While discussing the country’s “Gender Recognition Act,” she said a basic principle was “making sure that the under 18s are protected from decisions that they could make, that are irreversible in the future.”
PinkNews, a UK-based LGBT-activist news outlet, called the plans to safeguard minors “shocking” and an “attack on equality.” The organization quoted the mother of a gender-confused child who said, “My child has just as much right to body autonomy as a teenager seeking contraception, or an abortion, or rejecting vaccination… all of which can have irreversible consequences.”
Truss, who also serves as the U.K.’s International Trade Secretary, said in her speech, “I believe strongly that adults should have the freedom to lead their lives as they see fit, but I think it’s very important that while people are still developing their decision-making capabilities that we protect them from making those irreversible decisions.”
“Of course some of these policies have been delayed,” she added, “by the specific issues around Covid but I can assure you that alongside the Covid work, our officials continue to do those things to make them happen.”
In addition to protecting children, Truss said that protecting single-sex spaces was “extremely important,” and a guiding principle for the current administration.
The U.K.’s National Health Service (NHS) has one “gender identity” clinic, based in London at the Tavistock and Portman NHS Foundation Trust. The Tavistock has come under increasing scrutiny and condemnation for its treatment of gender confused minors.

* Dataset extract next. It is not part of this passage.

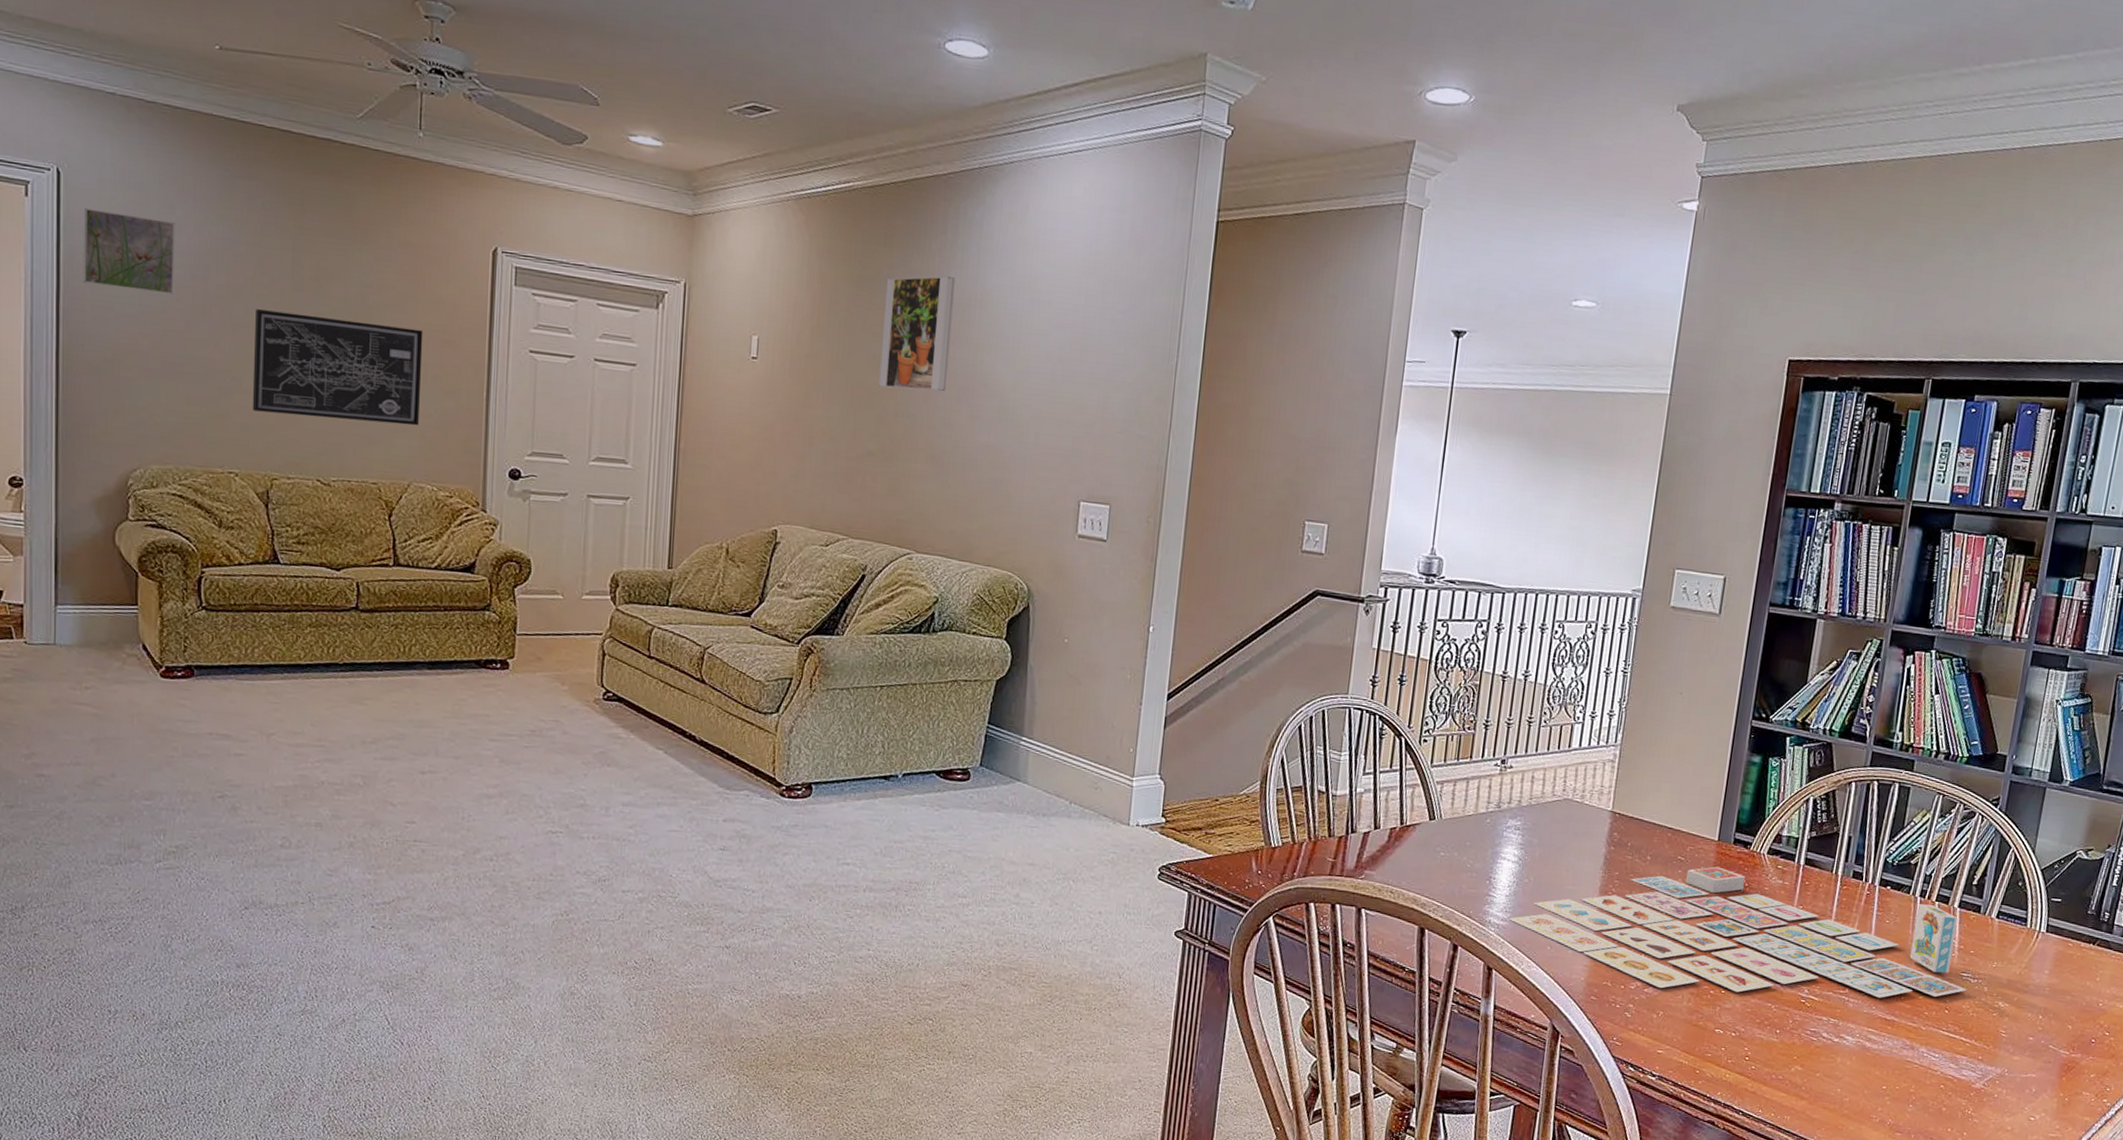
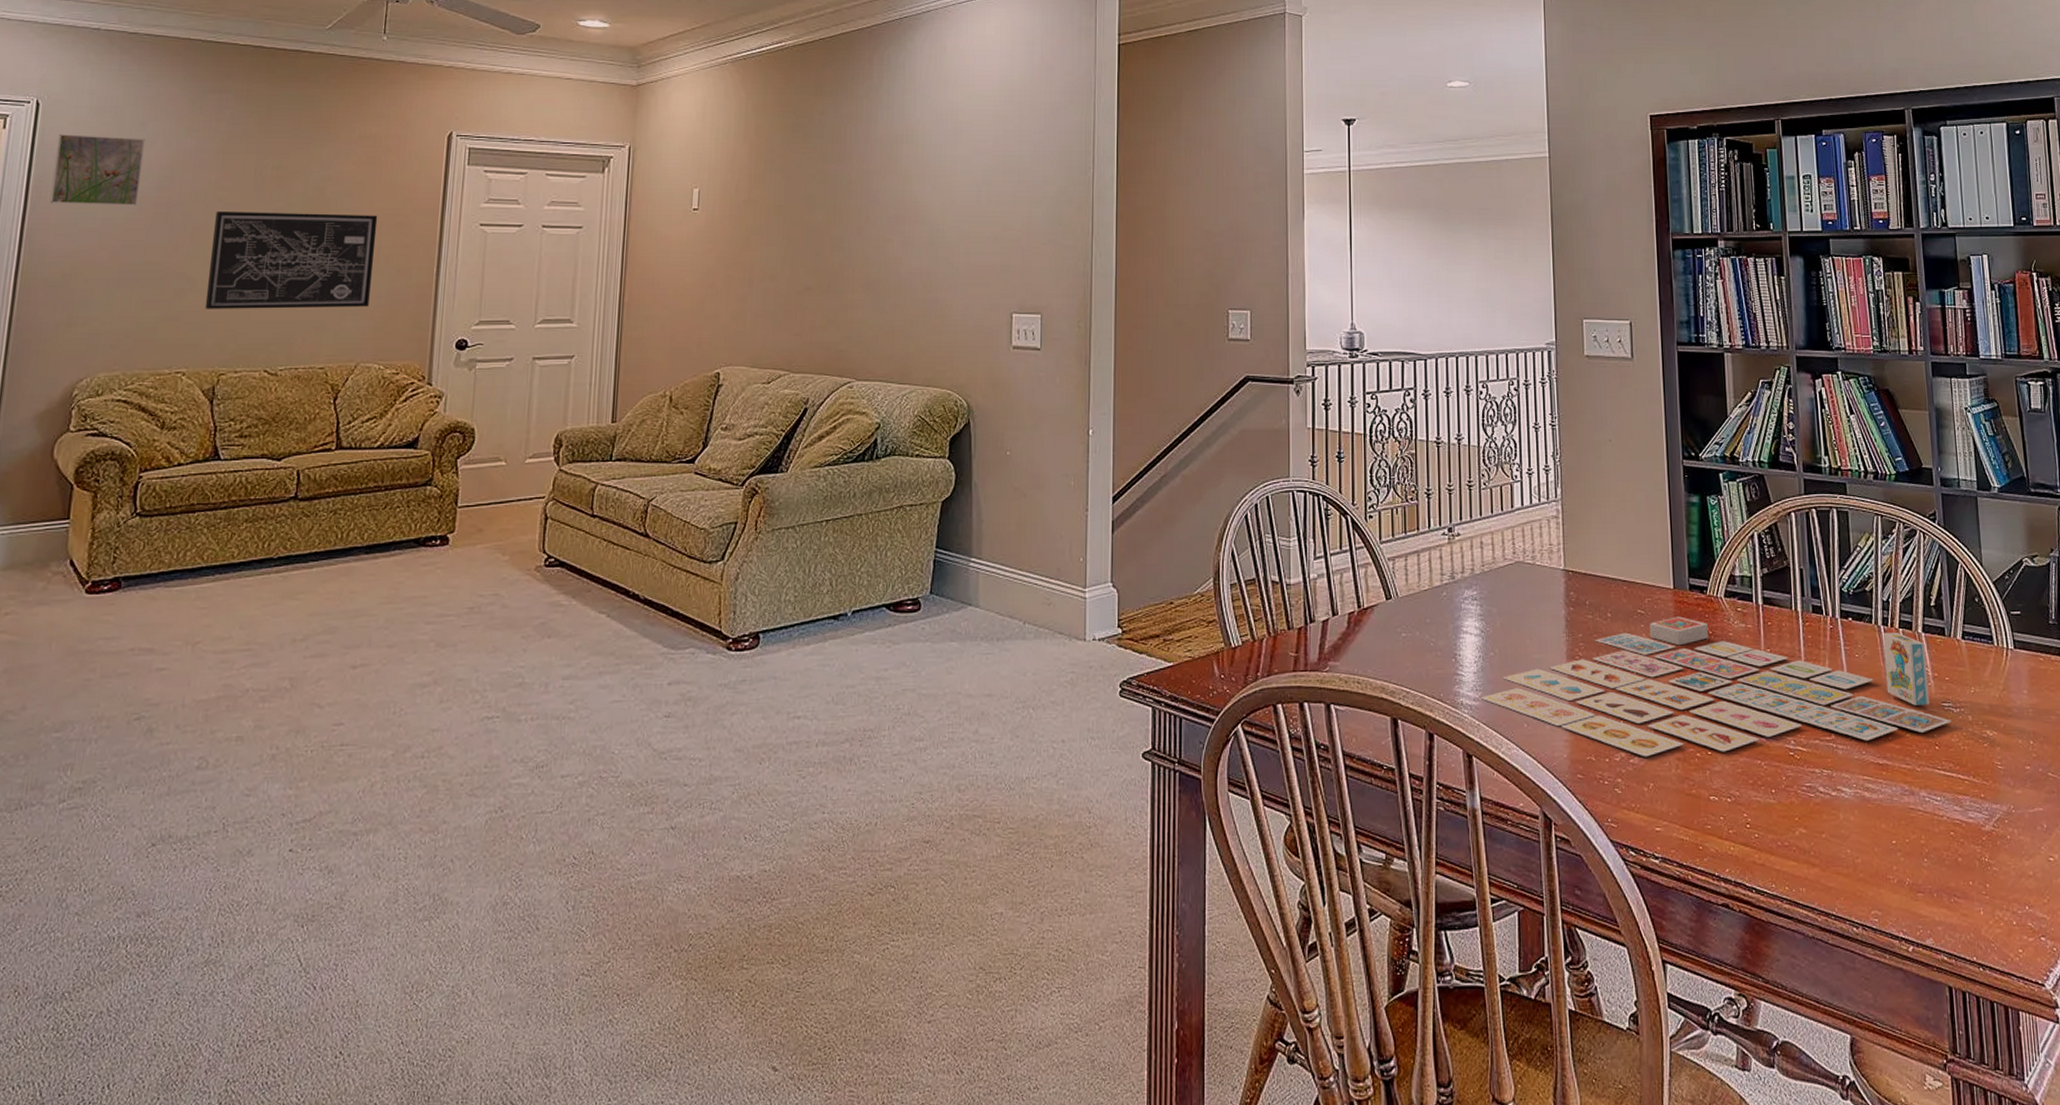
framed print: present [879,276,955,392] -> none [814,117,882,224]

Critics began noting the huge increase in children with gender dysphoria being referred to the Tavistock and undergoing treatment. In 2009-10, 97 children were referred to the clinic. Less than a decade later, in 2017-18, 2,519 were being treated. The number of girls referred for such treatment increased from 40 to 1,806 during that time period, a 4,400% increase.

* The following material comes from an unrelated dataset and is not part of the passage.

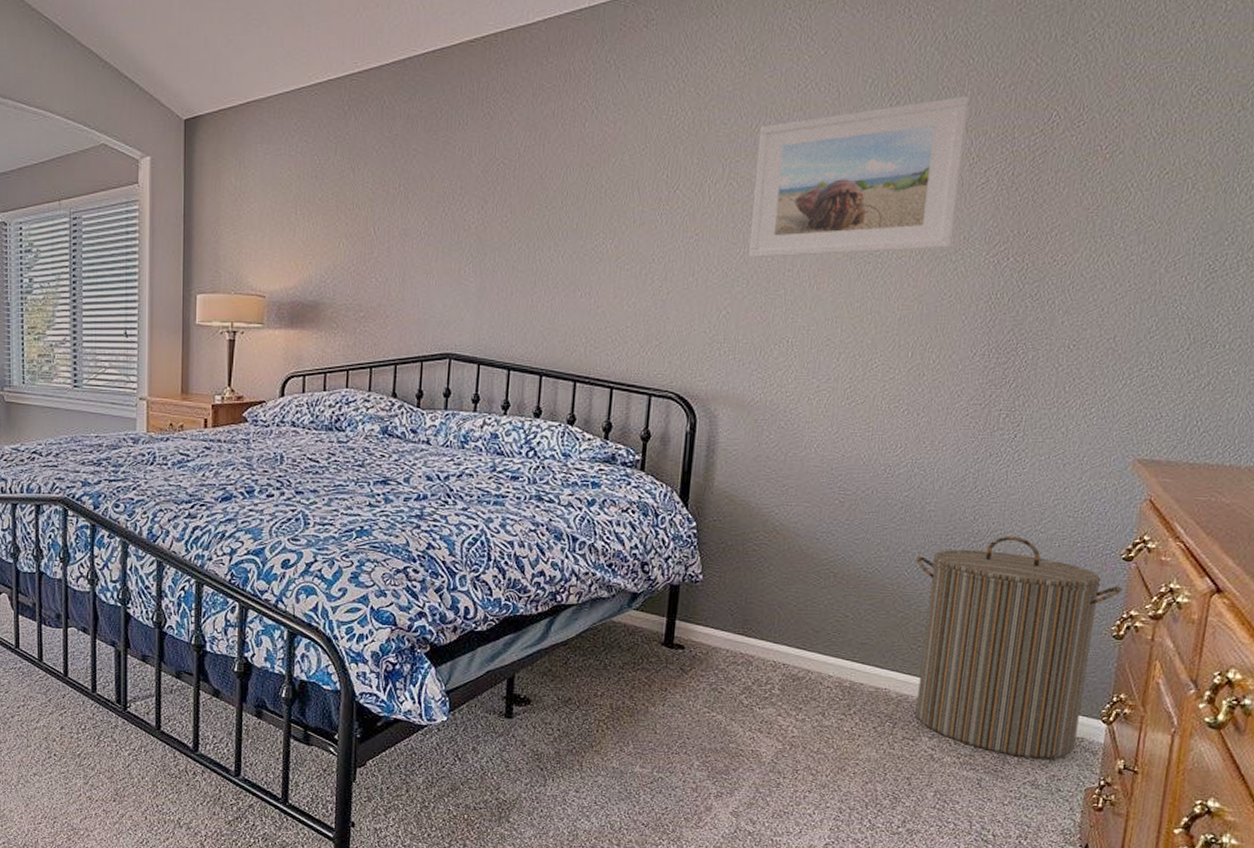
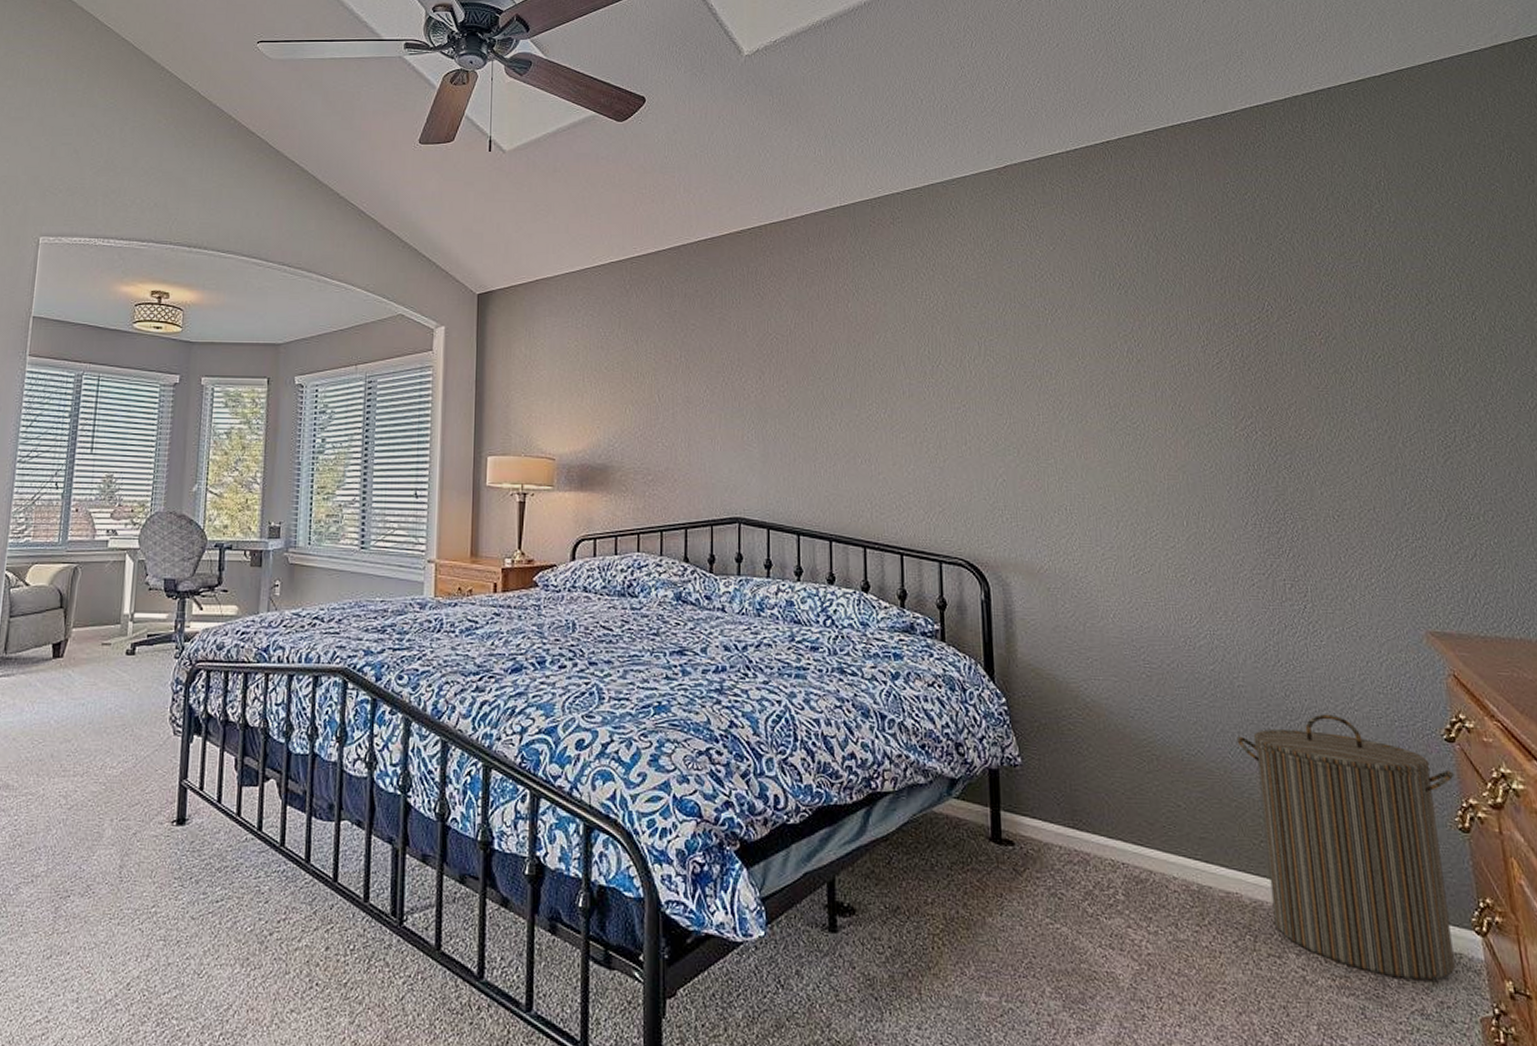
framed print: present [748,96,969,259] -> none [1006,287,1201,429]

This was such a large rise that Penny Mordaunt, then Minister for Women and Equalities, called for an inquiry. While the results of that investigation have not yet been released,
Reporting on Truss’ statement, The Times of London said:
At present children can start treatment with the gender identity development service after at least three therapy sessions and can go ahead without their parents’ consent. Treatments include hormone blockers to suppress puberty and, for children in their mid-teens, cross-sex hormones. The average age at which children start such treatment is 14 but some start at 12.
In addition to the government investigation, the Tavistock also faces a legal challenge, reported on earlier by The Daily Citizen. A psychiatric nurse who worked at the clinic filed the lawsuit along with the mother of an autistic, gender-confused 15-year old girl. The teenager is on the wait list for treatment.

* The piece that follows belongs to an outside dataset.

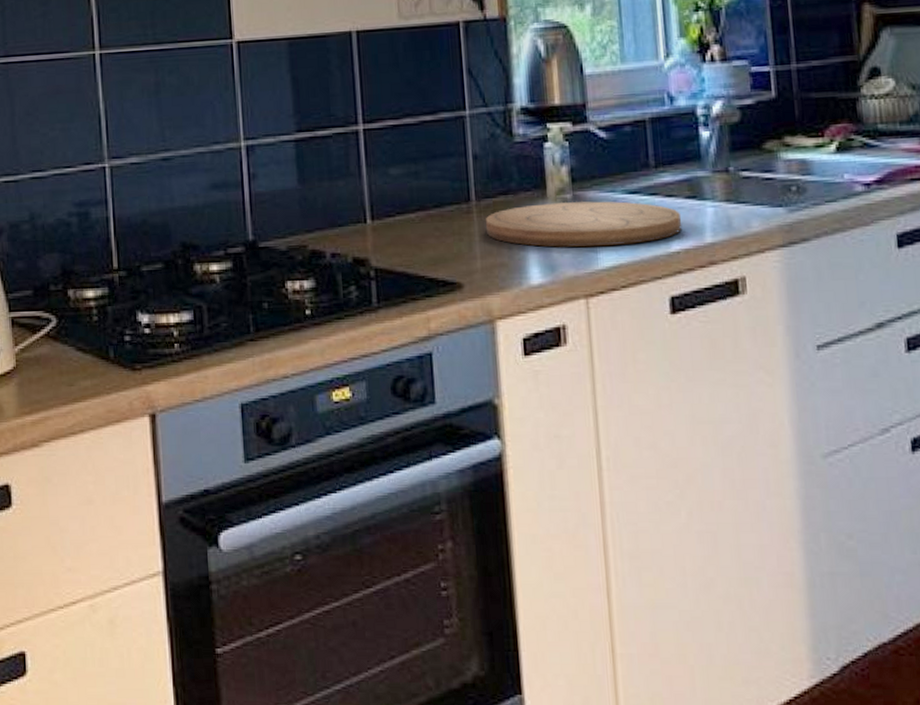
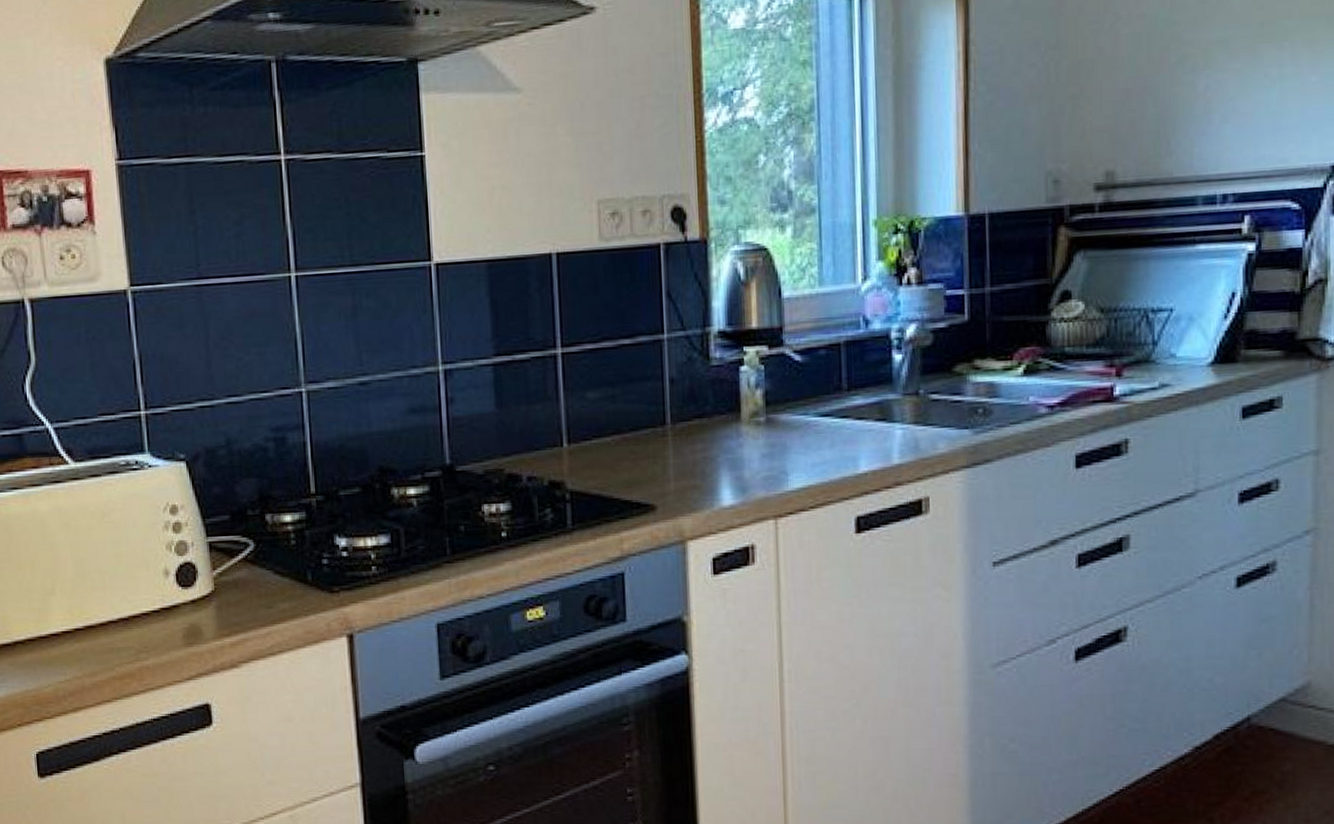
cutting board: present [485,201,682,248] -> none [679,424,871,470]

The pair have been joined by a young woman who was treated at the Tavistock with so-called “gender affirming treatment.” As The Times also reported, Keira Bell “was in her mid-teens when she was given hormone blockers and cross-sex hormones” at the Tavistock. The paper reports that Bell “found the experience so traumatic that she has since de-transitioned.”
The 23-year old read a statement at the steps of the Court of Justice in January, announcing she would be part of the court case. She said:
I have become a claimant in this case because I do not believe that children and young people can consent to the use of powerful and experimental hormone drugs like I did. I believe that the current affirmative system put in place by the Tavistock is inadequate as it does not allow for exploration of these gender dysphoric feelings nor does it seek to find the underlying causes of this condition. Hormone changing drugs and surgery does not work for everyone and it certainly should not be offered to someone under the age of 18 when they are emotionally and mentally vulnerable. The treatment urgently needs to change so that it does not put young people, like me, on a torturous and unnecessary path that is permanent and life changing.”
The Tavistock has also faced internal dissent. At least 18 of its clinical staff have resigned in recent years, including five clinicians who were involved in deciding which young people would be given puberty blockers.
One clinician said, “This experimental treatment is being done on not only children, but very vulnerable children.” Staff felt pressured to refer young people for treatment, and they agreed that transgender activist groups were “promoting transition as a cure-all solution for confused adolescents.”
The U.K. is taking stock of treatment of these vulnerable children and adolescents and stepping back from encouraging them in their gender confusion with experimental and body-altering puberty blockers, hormones and surgeries. Let’s hope they follow through – and that doctors, clinicians and politicians in the U.S. pay attention and begin following that same course of action.